Sacha Puttnam with his Titan

Based in Brentford, Sacha’s studio is equipped with a Titan, a computer and a Neumann U87 microphone running through an Avalon valve compressor and a stereo pair of Neumann K175s.

“I also have a few old friends from over the years, including a Nord lead, Oberheim, Roland JP8000 and Roland JV1080 with patches, a Sheltone portable 49, an Eventide Space, an MPC2000XL and a Yamaha pf85,” he says, adding that the studio also contains a Roland V-Drum Kit, piccolo, flute, clarinet, violin and a wide set of percussion instruments, harmonicas and guitars.

“The bulk of my film and orchestral work is though VSTs,” he explains. “Vienna Symphonic Library (pretty much the full set), Spitfire Audio (again huge and varied libraries), East West libraries and little gems I’ve picked up bit by bit. 8Dio have some lovely stuff, Arturia re-modelled old synths, loops, samples and odds and ends from the scores and tracks I’ve been involved in.”

He decided to buy a Prism Sound interface on the advice of Matt Howe, who Sasha described as ‘a brilliant engineer with golden ears’.

“Matt quite rightly pointed out that if we were going to pay for top musicians on top instruments at top dollar, we should have the top digital/audio converters,” he says. “It made sense so we began to confidently pick rooms for our orchestral sessions rather than studios to record orchestras and the effect was instant.
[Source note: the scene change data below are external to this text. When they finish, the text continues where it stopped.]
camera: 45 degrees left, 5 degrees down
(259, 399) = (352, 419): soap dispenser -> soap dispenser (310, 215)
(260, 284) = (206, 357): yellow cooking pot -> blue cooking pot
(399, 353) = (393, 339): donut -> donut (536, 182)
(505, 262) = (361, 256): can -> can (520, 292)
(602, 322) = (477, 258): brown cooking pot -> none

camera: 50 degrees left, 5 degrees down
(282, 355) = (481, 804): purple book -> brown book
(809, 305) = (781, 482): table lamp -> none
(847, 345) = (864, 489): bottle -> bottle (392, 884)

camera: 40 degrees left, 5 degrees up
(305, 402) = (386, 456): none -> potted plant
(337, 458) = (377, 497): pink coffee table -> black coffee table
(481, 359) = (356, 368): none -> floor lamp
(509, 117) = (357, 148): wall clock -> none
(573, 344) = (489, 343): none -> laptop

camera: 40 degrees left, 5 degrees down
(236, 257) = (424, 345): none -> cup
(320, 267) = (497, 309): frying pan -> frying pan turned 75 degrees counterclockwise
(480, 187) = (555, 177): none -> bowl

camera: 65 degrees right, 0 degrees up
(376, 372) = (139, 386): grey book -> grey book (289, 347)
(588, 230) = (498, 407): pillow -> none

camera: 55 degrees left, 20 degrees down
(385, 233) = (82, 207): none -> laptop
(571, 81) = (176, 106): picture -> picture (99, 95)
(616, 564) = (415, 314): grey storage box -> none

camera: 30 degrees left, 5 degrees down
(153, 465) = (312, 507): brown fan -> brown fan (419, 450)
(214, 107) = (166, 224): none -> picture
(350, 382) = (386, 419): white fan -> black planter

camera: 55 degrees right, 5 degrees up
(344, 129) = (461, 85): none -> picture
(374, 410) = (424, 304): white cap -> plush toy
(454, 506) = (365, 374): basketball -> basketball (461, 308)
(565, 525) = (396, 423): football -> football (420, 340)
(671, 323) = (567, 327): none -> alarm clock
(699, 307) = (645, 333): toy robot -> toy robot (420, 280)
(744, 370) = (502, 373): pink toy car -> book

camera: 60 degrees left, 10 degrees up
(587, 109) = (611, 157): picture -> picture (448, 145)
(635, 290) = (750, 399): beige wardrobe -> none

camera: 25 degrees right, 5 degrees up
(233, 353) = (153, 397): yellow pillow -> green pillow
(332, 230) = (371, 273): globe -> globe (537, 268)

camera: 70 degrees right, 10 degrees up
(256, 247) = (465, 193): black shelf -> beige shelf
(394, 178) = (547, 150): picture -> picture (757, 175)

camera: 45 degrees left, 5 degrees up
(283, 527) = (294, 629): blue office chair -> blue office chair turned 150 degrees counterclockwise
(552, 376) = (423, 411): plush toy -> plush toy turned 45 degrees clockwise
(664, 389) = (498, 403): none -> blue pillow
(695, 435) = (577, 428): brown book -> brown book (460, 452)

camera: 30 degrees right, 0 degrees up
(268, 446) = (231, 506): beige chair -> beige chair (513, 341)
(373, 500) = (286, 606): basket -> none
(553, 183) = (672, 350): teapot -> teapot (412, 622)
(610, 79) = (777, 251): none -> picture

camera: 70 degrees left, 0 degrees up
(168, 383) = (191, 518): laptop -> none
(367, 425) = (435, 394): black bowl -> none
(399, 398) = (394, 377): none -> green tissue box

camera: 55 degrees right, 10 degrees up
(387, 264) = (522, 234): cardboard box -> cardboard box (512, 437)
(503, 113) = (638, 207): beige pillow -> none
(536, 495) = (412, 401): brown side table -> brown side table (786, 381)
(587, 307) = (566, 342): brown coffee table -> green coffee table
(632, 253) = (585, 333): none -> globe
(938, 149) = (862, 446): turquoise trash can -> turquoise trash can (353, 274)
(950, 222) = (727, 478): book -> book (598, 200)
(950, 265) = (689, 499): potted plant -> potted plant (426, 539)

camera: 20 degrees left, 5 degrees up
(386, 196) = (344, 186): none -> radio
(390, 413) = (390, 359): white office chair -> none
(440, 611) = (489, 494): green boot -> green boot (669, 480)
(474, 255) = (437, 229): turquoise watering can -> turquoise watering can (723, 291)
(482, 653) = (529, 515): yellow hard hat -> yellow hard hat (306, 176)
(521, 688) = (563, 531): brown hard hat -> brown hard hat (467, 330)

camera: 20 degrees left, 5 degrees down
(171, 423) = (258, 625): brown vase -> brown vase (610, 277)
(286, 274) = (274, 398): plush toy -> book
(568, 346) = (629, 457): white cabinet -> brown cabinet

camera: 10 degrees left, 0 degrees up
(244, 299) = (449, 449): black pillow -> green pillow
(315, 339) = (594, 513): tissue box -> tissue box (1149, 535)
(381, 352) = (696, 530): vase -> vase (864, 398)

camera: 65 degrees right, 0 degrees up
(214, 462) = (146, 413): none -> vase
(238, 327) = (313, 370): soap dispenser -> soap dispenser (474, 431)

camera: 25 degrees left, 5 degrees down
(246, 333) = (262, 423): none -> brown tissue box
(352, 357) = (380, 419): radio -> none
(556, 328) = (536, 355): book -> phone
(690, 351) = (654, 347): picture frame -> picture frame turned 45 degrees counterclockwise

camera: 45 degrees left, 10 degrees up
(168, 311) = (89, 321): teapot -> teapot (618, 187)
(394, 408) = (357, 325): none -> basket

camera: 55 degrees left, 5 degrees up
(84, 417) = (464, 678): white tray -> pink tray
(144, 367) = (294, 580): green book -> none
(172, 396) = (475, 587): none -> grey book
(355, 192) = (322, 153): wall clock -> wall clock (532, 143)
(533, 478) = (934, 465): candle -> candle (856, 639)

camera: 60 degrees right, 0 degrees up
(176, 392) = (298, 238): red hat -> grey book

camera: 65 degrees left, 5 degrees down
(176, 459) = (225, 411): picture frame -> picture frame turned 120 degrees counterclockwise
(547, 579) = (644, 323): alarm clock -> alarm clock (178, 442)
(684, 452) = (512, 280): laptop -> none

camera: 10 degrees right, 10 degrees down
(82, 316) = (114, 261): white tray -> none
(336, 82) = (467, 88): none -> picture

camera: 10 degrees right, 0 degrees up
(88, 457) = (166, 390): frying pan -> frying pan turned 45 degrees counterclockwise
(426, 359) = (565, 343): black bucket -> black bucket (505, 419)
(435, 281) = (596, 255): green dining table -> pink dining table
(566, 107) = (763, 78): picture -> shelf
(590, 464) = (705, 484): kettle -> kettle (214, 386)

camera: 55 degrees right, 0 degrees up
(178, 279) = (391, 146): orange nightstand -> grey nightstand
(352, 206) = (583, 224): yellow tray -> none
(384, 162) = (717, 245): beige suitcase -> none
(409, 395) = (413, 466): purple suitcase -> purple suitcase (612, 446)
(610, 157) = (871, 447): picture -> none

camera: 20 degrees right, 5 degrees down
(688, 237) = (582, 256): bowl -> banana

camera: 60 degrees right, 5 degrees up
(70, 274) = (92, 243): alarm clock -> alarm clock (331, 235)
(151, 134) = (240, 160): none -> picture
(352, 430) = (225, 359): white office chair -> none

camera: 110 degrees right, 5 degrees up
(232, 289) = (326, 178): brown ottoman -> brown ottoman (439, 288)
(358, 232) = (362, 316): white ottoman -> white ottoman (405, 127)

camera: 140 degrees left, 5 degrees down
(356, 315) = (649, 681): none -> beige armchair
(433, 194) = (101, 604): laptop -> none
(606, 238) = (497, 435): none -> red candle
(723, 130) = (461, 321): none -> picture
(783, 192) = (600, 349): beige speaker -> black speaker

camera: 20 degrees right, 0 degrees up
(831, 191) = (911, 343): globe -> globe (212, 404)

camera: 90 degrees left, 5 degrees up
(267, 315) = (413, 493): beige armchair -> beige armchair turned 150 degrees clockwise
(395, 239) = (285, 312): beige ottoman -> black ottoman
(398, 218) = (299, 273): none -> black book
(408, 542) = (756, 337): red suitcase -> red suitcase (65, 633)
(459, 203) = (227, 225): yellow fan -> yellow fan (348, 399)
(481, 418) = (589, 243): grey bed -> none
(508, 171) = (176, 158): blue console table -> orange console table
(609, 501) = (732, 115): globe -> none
I love the comfort, safety and insulation of studios but somehow, with a special hall, something magic happens with the players, the instruments and the room. The sound blends exquisitely. At that point you need to know you’ve got great audio converters to capture the moments. I’ve been hooked ever since.”

He adds that he’s more than happy with the results and receives unanimously positive comments from his clients, which keeps the phone ringing and keep him happy.

Sacha has recently completed the score for F.U.B.A.R, the movie, which will be released soon and a set of 12 Nocturnes, which will be out in the Autumn. He has also completed a set of 1980’s piano pieces as an homage to the artists and music he grew up with.

“I’ve also invested in a movie album with a full orchestra that features 12 tracks from film composers that have had the most influence on me – and I’ve just finished a piece for a big sporting tournament, which I have to keep under wraps for now.”